**DIRECTION**
Can you recast every line of the entries below as a Markdown table with two columns, "Row" for a running number and "Text" for the line itself, leaving out any blank lines?

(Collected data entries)
········

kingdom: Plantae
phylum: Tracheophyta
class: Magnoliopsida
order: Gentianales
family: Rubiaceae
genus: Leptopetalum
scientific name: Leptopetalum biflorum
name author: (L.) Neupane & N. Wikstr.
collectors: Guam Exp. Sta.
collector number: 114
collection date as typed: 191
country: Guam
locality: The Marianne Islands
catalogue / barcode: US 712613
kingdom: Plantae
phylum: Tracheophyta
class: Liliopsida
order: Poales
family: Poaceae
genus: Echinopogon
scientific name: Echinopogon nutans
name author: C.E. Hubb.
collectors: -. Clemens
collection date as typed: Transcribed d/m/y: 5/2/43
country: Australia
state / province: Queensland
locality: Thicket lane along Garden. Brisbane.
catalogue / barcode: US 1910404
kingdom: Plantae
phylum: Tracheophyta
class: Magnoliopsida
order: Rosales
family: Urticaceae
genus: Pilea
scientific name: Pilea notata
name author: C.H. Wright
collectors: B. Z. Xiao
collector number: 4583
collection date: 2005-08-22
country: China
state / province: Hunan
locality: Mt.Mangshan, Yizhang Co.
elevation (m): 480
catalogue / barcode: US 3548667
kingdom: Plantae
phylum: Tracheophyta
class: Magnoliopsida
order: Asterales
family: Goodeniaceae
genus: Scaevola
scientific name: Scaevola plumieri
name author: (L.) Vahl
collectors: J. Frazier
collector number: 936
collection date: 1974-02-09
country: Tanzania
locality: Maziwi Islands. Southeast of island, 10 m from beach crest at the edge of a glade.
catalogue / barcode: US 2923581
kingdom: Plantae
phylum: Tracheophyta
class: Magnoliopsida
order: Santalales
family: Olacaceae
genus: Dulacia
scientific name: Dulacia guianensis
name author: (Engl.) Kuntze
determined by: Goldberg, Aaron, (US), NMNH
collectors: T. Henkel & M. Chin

········

**COMPLETED EXERCISE**
| Row | Text |
|---|---|
| 1 | kingdom: Plantae |
| 2 | phylum: Tracheophyta |
| 3 | class: Magnoliopsida |
| 4 | order: Gentianales |
| 5 | family: Rubiaceae |
| 6 | genus: Leptopetalum |
| 7 | scientific name: Leptopetalum biflorum |
| 8 | name author: (L.) Neupane & N. Wikstr. |
| 9 | collectors: Guam Exp. Sta. |
| 10 | collector number: 114 |
| 11 | collection date as typed: 191 |
| 12 | country: Guam |
| 13 | locality: The Marianne Islands |
| 14 | catalogue / barcode: US 712613 |
| 15 | kingdom: Plantae |
| 16 | phylum: Tracheophyta |
| 17 | class: Liliopsida |
| 18 | order: Poales |
| 19 | family: Poaceae |
| 20 | genus: Echinopogon |
| 21 | scientific name: Echinopogon nutans |
| 22 | name author: C.E. Hubb. |
| 23 | collectors: -. Clemens |
| 24 | collection date as typed: Transcribed d/m/y: 5/2/43 |
| 25 | country: Australia |
| 26 | state / province: Queensland |
| 27 | locality: Thicket lane along Garden. Brisbane. |
| 28 | catalogue / barcode: US 1910404 |
| 29 | kingdom: Plantae |
| 30 | phylum: Tracheophyta |
| 31 | class: Magnoliopsida |
| 32 | order: Rosales |
| 33 | family: Urticaceae |
| 34 | genus: Pilea |
| 35 | scientific name: Pilea notata |
| 36 | name author: C.H. Wright |
| 37 | collectors: B. Z. Xiao |
| 38 | collector number: 4583 |
| 39 | collection date: 2005-08-22 |
| 40 | country: China |
| 41 | state / province: Hunan |
| 42 | locality: Mt.Mangshan, Yizhang Co. |
| 43 | elevation (m): 480 |
| 44 | catalogue / barcode: US 3548667 |
| 45 | kingdom: Plantae |
| 46 | phylum: Tracheophyta |
| 47 | class: Magnoliopsida |
| 48 | order: Asterales |
| 49 | family: Goodeniaceae |
| 50 | genus: Scaevola |
| 51 | scientific name: Scaevola plumieri |
| 52 | name author: (L.) Vahl |
| 53 | collectors: J. Frazier |
| 54 | collector number: 936 |
| 55 | collection date: 1974-02-09 |
| 56 | country: Tanzania |
| 57 | locality: Maziwi Islands. Southeast of island, 10 m from beach crest at the edge of a glade. |
| 58 | catalogue / barcode: US 2923581 |
| 59 | kingdom: Plantae |
| 60 | phylum: Tracheophyta |
| 61 | class: Magnoliopsida |
| 62 | order: Santalales |
| 63 | family: Olacaceae |
| 64 | genus: Dulacia |
| 65 | scientific name: Dulacia guianensis |
| 66 | name author: (Engl.) Kuntze |
| 67 | determined by: Goldberg, Aaron, (US), NMNH |
| 68 | collectors: T. Henkel & M. Chin |